Santa Montefiore: Kuszenie Gracie. Świat Książki, Warszawa 2019 – pisze Izabela Mikrut.
Starsi ludzie nie decydują się na zmiany w życiu. Starsi ludzie nie mogą realizować własnych marzeń. Starsi ludzie nie są potrzebni, czasami wręcz zawadzają – kiedy trzeba się nimi zaopiekować, zamiast oddawać się pracy. Gracie żyje sobie po cichu i nie zastanawia się nawet nad tym, że jej córka Carina ani wnuczka Anasta
sia nie mają dla niej czasu. Przyzwyczaiła się do bycia niewidzialną i zadowala się jedynie spotkaniami w gronie innych starszych pań (niektórych nie do zniesienia). Gracie mogłaby tak funkcjonować na marginesie życia – i karmić się myślami o przeszłości, nie zawsze wesołymi – gdyby nie znalazła ogłoszenia o tygodniowym kursie gotowania w Toskanii. Postanawia się tam wybrać, zwłaszcza że w młodości spędziła we Włoszech sporo czasu. O tym jednak jej bliscy nie mają pojęcia.
Santa Montefiore wie sporo o relacjach międzyludzkich i o tym, co człowiekowi potrzebne do rozwoju.
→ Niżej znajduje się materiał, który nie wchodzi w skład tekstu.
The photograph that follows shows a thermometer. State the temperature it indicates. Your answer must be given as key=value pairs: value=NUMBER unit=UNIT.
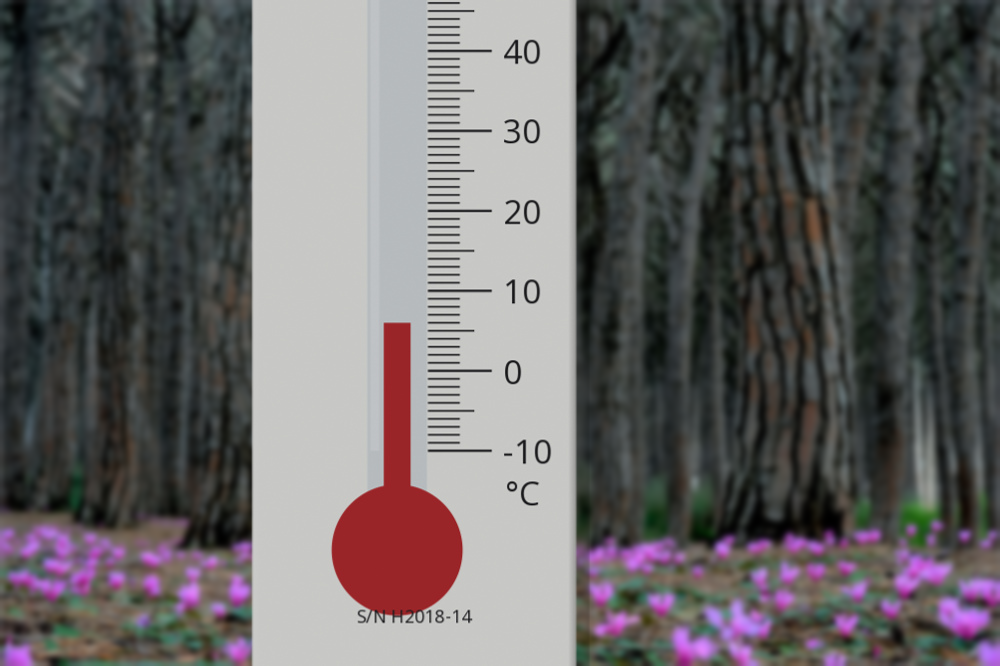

Przekonuje o tym swoje czytelniczki, kiedy wplata w przygody kobiet z trzech pokoleń aforystyczne niemal wskazówki i porady. Każda z bohaterek „Kuszenia Gracie” ma swoje problemy i każda przeżywa innego rodzaju wstrząsy. Historia Gracie – rozciągnięta daleko w przeszłość – jest automatycznie najbardziej rozbudowana. Ta bohaterka miała kiedyś wielki talent do malowania obrazów, wuj zapewnił jej możliwość rozwoju i pracę konserwatora zabytków – ale nie tylko. Carina to typowa kobieta sukcesu, która za nic ma swój dom i bliskich – poświęca się pracy, z mężem nie rozstała się chyba wyłącznie dzięki jego stoickiej życiowej filozofii. Córkę oddała do szkoły z internatem i cierpi męki, kiedy musi się z nią spotkać: nie potrafi zajmować się nastolatką i nie ma na to ochoty. Z kolei Anastasia jest jak typowa przedstawicielka młodzieży: naiwna, egzaltowana i skłonna do niewłaściwego lokowania uczuć. Będzie musiała się sparzyć, żeby docenić prawdziwe związki. Każdą z trzech kobiet Włochy zmieniają na inny sposób. W nietypowej kuchni bohaterki nie tylko uczą się radości życia – w tym przyjemności z jedzenia – odbudowują też więzi między sobą. Dowiadują się, że warto doceniać rodzinę – i że każdy może skrywać rozmaite tajemnice. Babcia opowiada wnuczce swoje przygody, wnuczka próbuje wcielać w życie nastoletnie rojenia: Włosi przecież są skłonni do romansów.
Ramę kompozycyjną książki stanowi satyra na pewien rodzaj starszych pań: jednak w samej fabule śmiechu tak dużo nie będzie, Santa Montefiore skręca tutaj w stronę romansu, ale i powieści obyczajowej z wieloma wątkami. Toskania jako przepis na szczęście nie pozostaje męczącym stereotypem: tło pozwala jednak na autoanalizy i docieranie do prawd, które każdy powinien poznać. Myśli oraz opinie głoszone przez bohaterów stanowią rodzaj podpowiedzi dla czytelniczek: wyznaczają zasady postępowania, ale też sposoby radzenia sobie w najtrudniejszych sytuacjach. Bohaterki muszą pokonać rozmaite przeszkody, żeby pogodzić się z losem – Santa Montefiore pokazuje, jak to zrobić. A przy okazji dostarcza rozrywki dzięki bardzo udanej powieści.
„Kuszenie Gracie” nie jest schematyczną historią, Santa Montefiore potrafi bawić się obyczajówkami. W narracji jest precyzyjna i ma czytelniczkom wiele do zaoferowania. Jej powieści podbijają rynek literatury kobiecej, a najnowsza publikacja nie będzie pod tym względem wyjątkiem.